The Supreme Court is now just hours away from hearing oral arguments around a consolidation of cases challenging the Trump administration’s unlawful and inhumane decision in 2017 to terminate the Deferred Action for Childhood Arrivals program. At the heart of the human matter are the lives of 700,000 young immigrants—many of whom remember no other place but the United States as home—while at the heart of the legal matter is how the Trump administration decided to end this program.
“As a general rule, the executive branch must provide a reasoned explanation when it seeks to make a policy change that falls within its lawful discretion,” Vox reports. But the administration did none of this in killing DACA, including failing to take into account the vast repercussions that would come with undoing an agreement that the government had made with hundreds of thousands of young immigrants, that if they stepped forward and trusted the U.S. with their information, they could live and work here with some peace of mind.

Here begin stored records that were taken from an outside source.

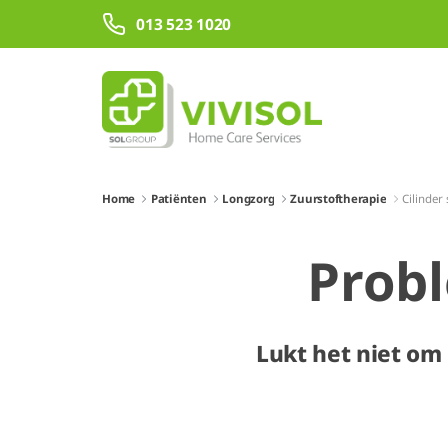
Skip to Main Content
013 523 1020
Home
Patiënten
Longzorg
Zuurstoftherapie
Cilinder
Probl
Lukt het niet om e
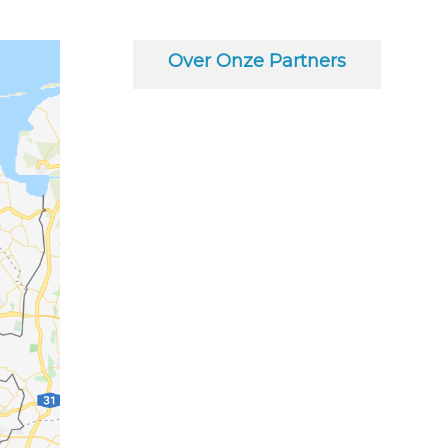
Over Onze Partners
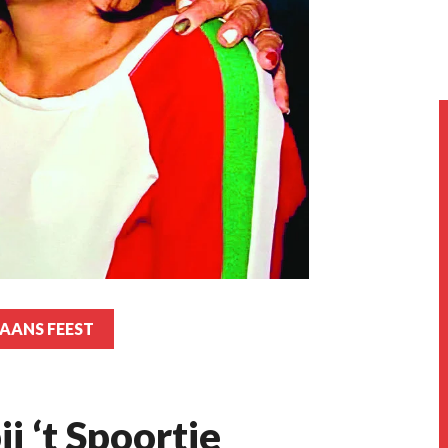
AANS FEEST
j ‘t Spoortje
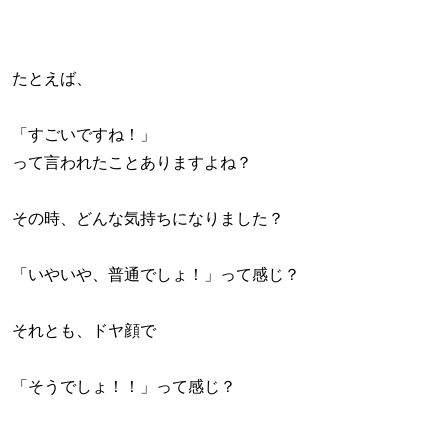
たとえば、
「すごいですね！」
って言われたことありますよね？
その時、どんな気持ちになりました？
「いやいや、普通でしょ！」って感じ？
それとも、ドヤ顔で
「そうでしょ！！」って感じ？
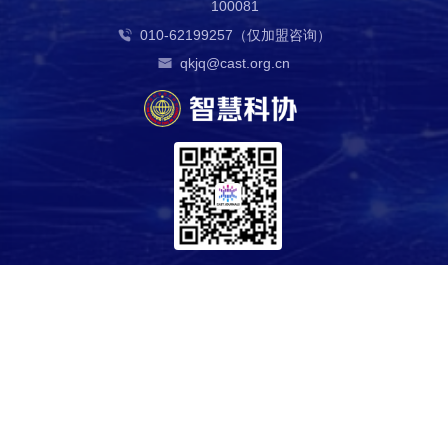
100081
010-62199257（仅加盟咨询）
qkjq@cast.org.cn
中国科学技术协会版权所有 京ICP 备10216604号-4 海淀分局备案
1101084647
科技导报社主办 中国科协信息中心技术支持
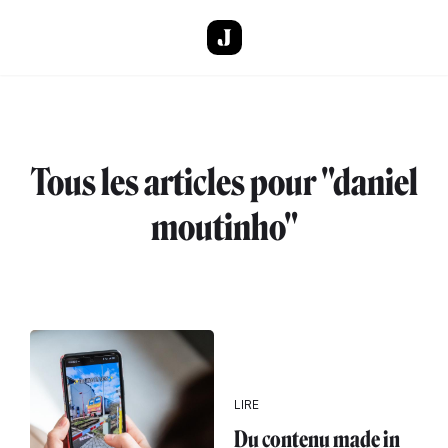
Aller au contenu principal
Tous les articles pour "daniel
moutinho"
LIRE
Du contenu made in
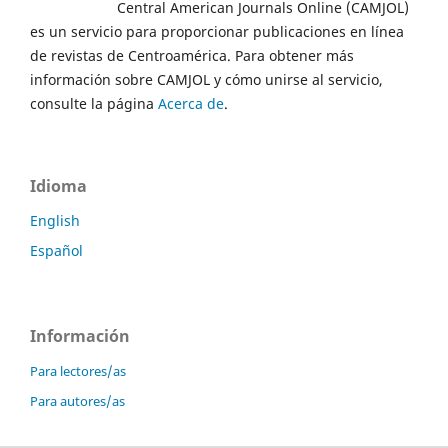
Central American Journals Online (CAMJOL)
es un servicio para proporcionar publicaciones en línea
de revistas de Centroamérica. Para obtener más
información sobre CAMJOL y cómo unirse al servicio,
consulte la página
Acerca de
.
Idioma
English
Español
Información
Para lectores/as
Para autores/as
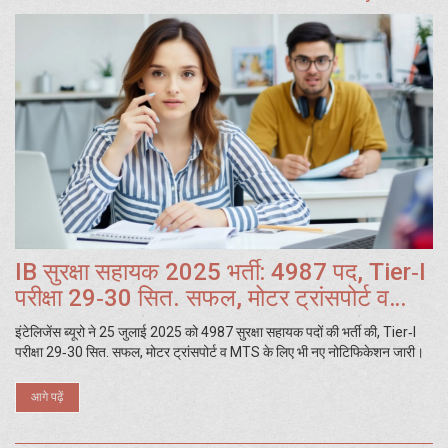
IB सुरक्षा सहायक 2025 भर्ती: 4987 पद, Tier‑I
परीक्षा 29‑30 सित. सफल, मोटर ट्रांसपोर्ट व
MTS खुलासे
इंटेलिजेंस ब्यूरो ने 25 जुलाई 2025 को 4987 सुरक्षा सहायक पदों की भर्ती की, Tier‑I
परीक्षा 29‑30 सित. सफल, मोटर ट्रांसपोर्ट व MTS के लिए भी नए नोटिफिकेशन जारी।
आगे पढ़ें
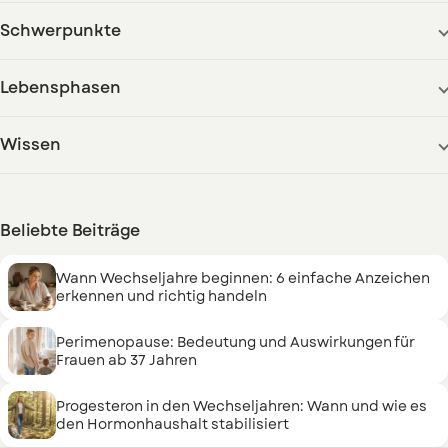
Schwerpunkte
Lebensphasen
Wissen
Beliebte Beiträge
Wann Wechseljahre beginnen: 6 einfache Anzeichen
erkennen und richtig handeln
Perimenopause: Bedeutung und Auswirkungen für
Frauen ab 37 Jahren
Progesteron in den Wechseljahren: Wann und wie es
den Hormonhaushalt stabilisiert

Instead, The New York Times reports, “the bare-bones rescission memo” issued by then-acting Homeland Security Sec. Elaine Duke “relied solely on an assertion,” made by then-Attorney General Jefferson Beauregard Sessions III that DACA was “unlawful.” No court had actually said that. In fact, presidents going back to Eisenhower have exercised executive action on immigration. The New Yorker instead describes a “procedural ambush” targeting Duke, where she reportedly believed a White House meeting she was attending was to be a “policy discussion” on DACA, when Sessions and White House aide Stephen Miller had already decided it was going to die.
“’Reasoned decision making,’” Supreme Court observer Linda Greenhouse writes, “was glaringly absent from the administration’s rollout of the decision to terminate DACA.” Noted immigration attorney David Leopold makes it clear that “Trump and his team made a political decision to end DACA and tried to back-fill that move with weak and disingenuous legal rationales that didn’t hold up in lower Courts. Now, Trump wants what he views as his Supreme Court to validate it, regardless of what the law says.”

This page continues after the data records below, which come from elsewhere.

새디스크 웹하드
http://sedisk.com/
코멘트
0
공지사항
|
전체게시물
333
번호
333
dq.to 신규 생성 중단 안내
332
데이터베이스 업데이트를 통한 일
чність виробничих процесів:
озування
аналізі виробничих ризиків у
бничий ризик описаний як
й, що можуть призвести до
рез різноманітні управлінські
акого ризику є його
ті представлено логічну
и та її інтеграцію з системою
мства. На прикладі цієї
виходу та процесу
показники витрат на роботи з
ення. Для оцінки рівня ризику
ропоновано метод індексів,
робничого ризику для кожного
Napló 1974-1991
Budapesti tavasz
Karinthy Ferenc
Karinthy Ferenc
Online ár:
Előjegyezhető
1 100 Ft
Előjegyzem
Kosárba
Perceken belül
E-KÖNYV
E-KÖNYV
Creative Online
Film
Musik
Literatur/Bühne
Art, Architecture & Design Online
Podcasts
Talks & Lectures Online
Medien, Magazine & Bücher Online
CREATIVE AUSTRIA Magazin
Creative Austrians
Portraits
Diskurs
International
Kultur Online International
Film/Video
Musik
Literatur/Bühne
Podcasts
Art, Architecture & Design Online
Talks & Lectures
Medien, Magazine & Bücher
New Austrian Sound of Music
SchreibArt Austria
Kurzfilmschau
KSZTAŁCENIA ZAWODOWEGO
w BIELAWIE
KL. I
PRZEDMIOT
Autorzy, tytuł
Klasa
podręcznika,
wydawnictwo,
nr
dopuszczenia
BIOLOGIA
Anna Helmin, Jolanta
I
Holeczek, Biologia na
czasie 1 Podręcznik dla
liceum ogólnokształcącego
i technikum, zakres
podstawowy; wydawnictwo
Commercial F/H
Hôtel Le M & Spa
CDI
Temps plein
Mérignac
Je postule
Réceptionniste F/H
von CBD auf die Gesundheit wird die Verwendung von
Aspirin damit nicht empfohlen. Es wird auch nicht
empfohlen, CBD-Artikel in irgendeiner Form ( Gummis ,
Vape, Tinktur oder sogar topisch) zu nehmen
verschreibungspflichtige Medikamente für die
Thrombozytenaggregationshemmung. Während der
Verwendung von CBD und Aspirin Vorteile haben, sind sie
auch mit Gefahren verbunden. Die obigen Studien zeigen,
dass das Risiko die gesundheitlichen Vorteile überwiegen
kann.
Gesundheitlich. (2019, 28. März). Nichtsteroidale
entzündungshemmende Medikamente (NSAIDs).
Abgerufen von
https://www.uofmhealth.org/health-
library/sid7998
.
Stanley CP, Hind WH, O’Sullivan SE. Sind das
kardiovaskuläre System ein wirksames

Terminating the DACA program has been one of the most unpopular decisions by the Trump administration, that like the family separation policy, earned widespread bipartisan rebuke. Blowback to Trump’s September 2017 decision was in fact so fierce, that Trump sent a tweet later in the day claiming Congress should “legalize DACA.” It took a Democratically led House of Representatives to pass permanent protections earlier this year, but legislative grim reaper Mitch McConnell refuses to let the Dream and Promise Act go up for a vote, making him complicit in the Trump administration attempt to mass deport Dreamers.
There’s often a focus on the economic contributions of DACA recipients when discussing the consequences of ending this program, and that’s certainly important to remember: these young immigrants and their households are integral parts of our economy, paying billions in taxes every year. They own homes, run businesses, and maybe even treat you when you’re sick. But the human costs of ripping up a family is immeasurable. “There’s a lot at stake for Chief Justice Roberts and our system of justice,” Leopold continues. “For us, most important are the futures of hundreds of thousands of young people if the Supreme Court ends DACA.”